Глава тринадцатая. КРОВЬ НА ГУБАХ

Дикая Охота

   В подземном переходе пришлось протискиваться сквозь стаю размалеванных мартышек — вечерняя смена проституток готовилась к выходу на работу. Прихорашивались, приглаживали коротенькие платьица, наскоро перекуривали, обменивались новостями.
   Вика демонстративно взяла Максимова под локоть. Покосилась на ночных тружениц, наклонилась к его уху:
   — Ну, Макс? — Еще в квартире условились, что называть она его будет, как кота — Максом. Проколовшись раз, Максим счел нужным не спорить, хотя в документах стояло другое имя.
   — Что — «ну»? — Максимов сделал равнодушное лицо.
   — Как ты к этому относишься? — Последовал легкий кивок в сторону гомонившей, как птичий базар, группе раскрашенных девиц.
   — Как к погоде за окном. Думай что хочешь, а дождь все равно капает. Все от настроения зависит.
   — И какое у тебя настроение?
   — Рабочее, — отрезал Максимов.
   Вика хмыкнула, отстранилась, но руку не отпустила.

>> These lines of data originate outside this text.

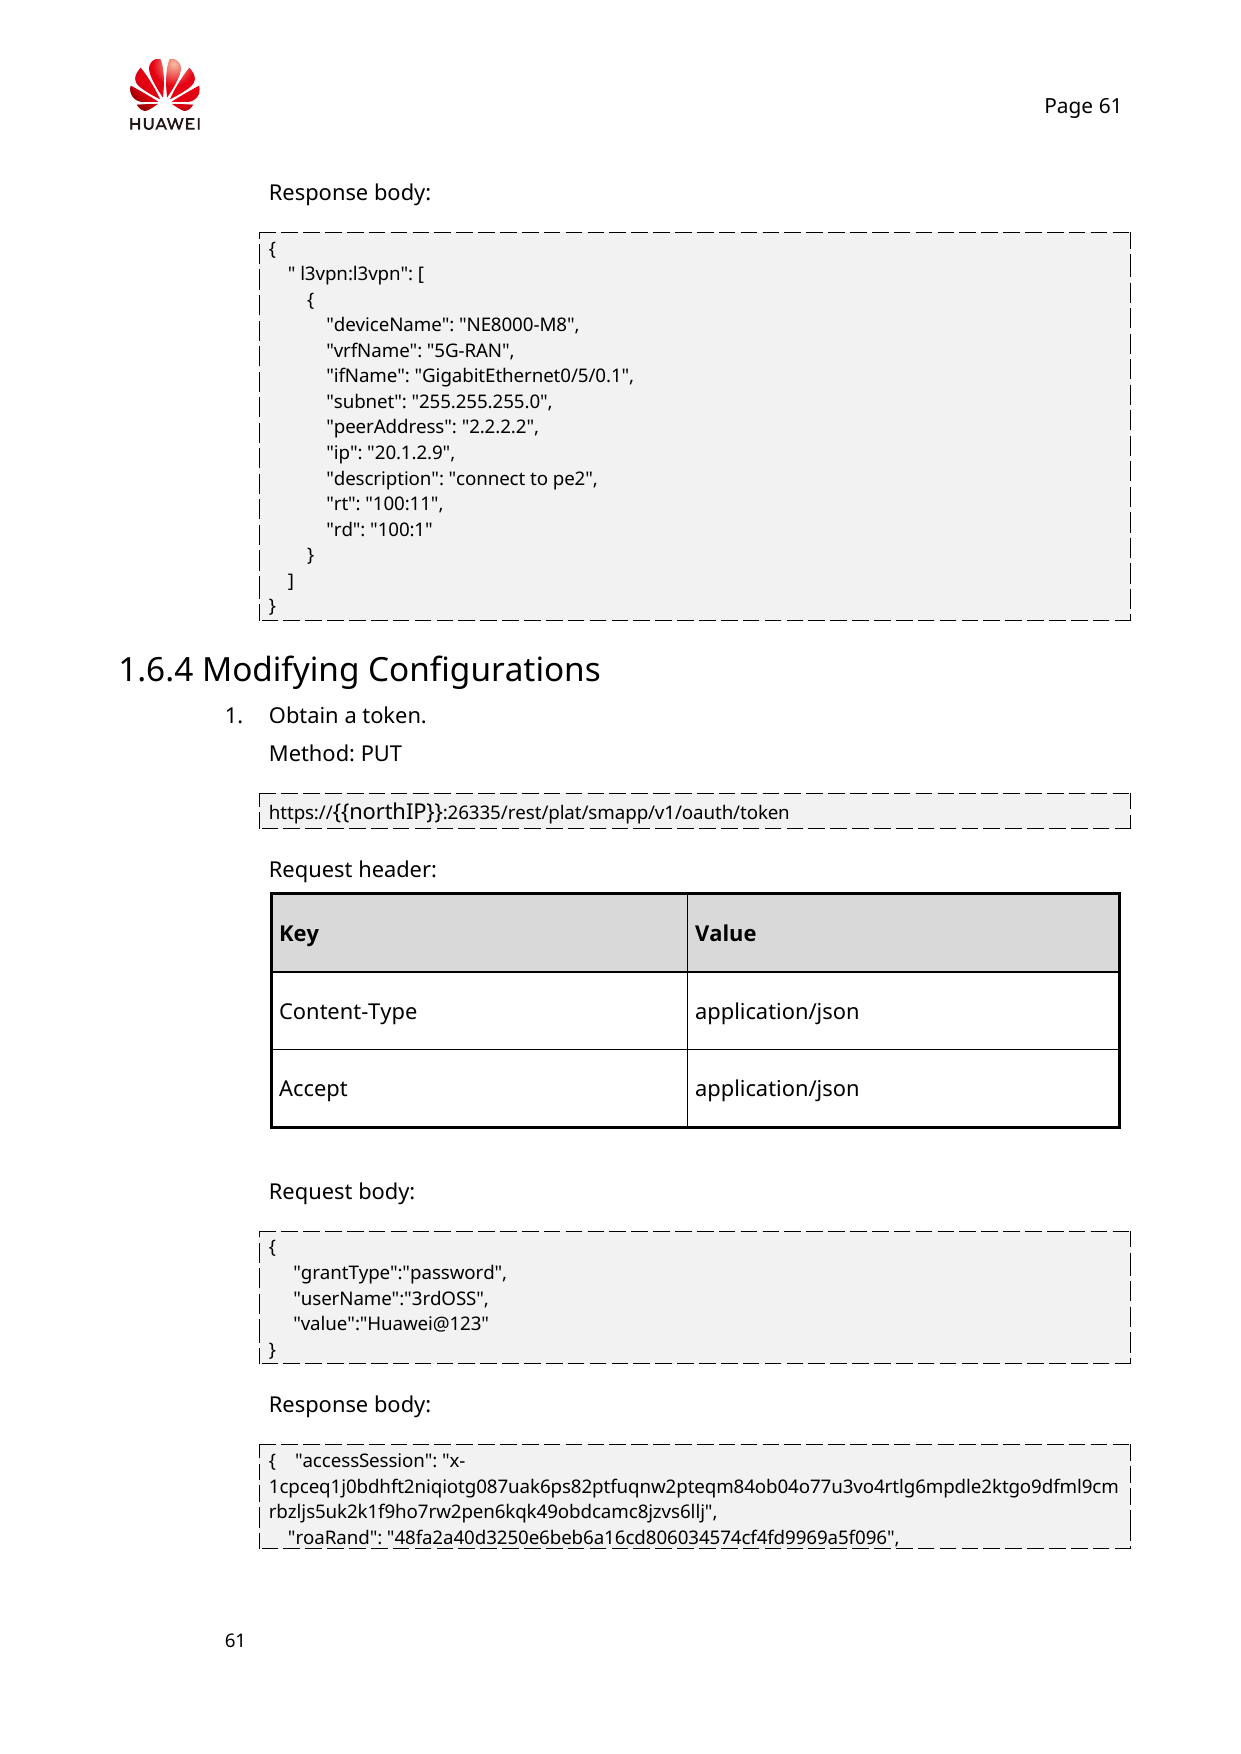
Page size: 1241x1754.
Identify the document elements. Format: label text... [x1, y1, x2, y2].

list Method: PUT [269, 738, 1122, 768]
list https://{{northIP}}:26335/rest/plat/smapp/v1/oauth/token [259, 793, 1131, 829]
picture [130, 59, 200, 130]
list "roaRand": "48fa2a40d3250e6beb6a16cd806034574cf4fd9969a5f096", [259, 1521, 1131, 1549]
table_header Key [273, 895, 687, 971]
table_header Value [688, 895, 1118, 971]
list "description": "connect to pe2", [259, 462, 1131, 487]
table_cell Content-Type [273, 973, 687, 1049]
subtitle Modifying Configurations [118, 646, 1122, 691]
list "subnet": "255.255.255.0", [259, 385, 1131, 411]
list Response body: [269, 1389, 1122, 1419]
table_cell Accept [273, 1050, 687, 1126]
list Request body: [269, 1176, 1122, 1206]
list } [259, 589, 1131, 621]
list "value":"Huawei@123" [259, 1307, 1131, 1333]
list { [259, 1231, 1131, 1256]
list "grantType":"password", [259, 1256, 1131, 1282]
list { "accessSession": "x-1cpceq1j0bdhft2niqiotg087uak6ps82ptfuqnw2pteqm84ob04o77u3vo4rtlg6mpdle2ktgo9dfml9cmrbzljs5uk2k1f9ho7rw2pen6kqk49obdcamc8jzvs6llj", [259, 1444, 1131, 1521]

   Поднявшись по лестнице наверх, Максимов намеренно прошел немного впередпрочь от стоянки машин. Припаркованные у выхода из перехода машины состояли либо в службе извоза «секс-индустрии», либо в службе наружного наблюдения. Приходилось учитывать, что шум от стрельбы в кафе уже достиг известных высот и кому-то расписали соответствующие задачи. Если судить по отражению в огромных витринах спортивного магазина, их появление ажиотажа на стоянке не вызвало.
   Максимов прицелился на самую невзрачную машину в потоке, нервно катящемся по Садовому, потом неожиданно для себя изменил решение.
   — Пошли!
   Он развернул Вику, обнял за талию и быстрым шагом увел в тихую улочку.
   Первый пункт проверки находился сразу за углом. Киоск, с Садового практически невидимый.
   Встав у витрины киоска, боковым зрением контролировал угол дома.
   Вика притихла, время от времени бросала на Максимова удивленный взгляд, а тот делал вид, что изучает сорта сигарет в киоске.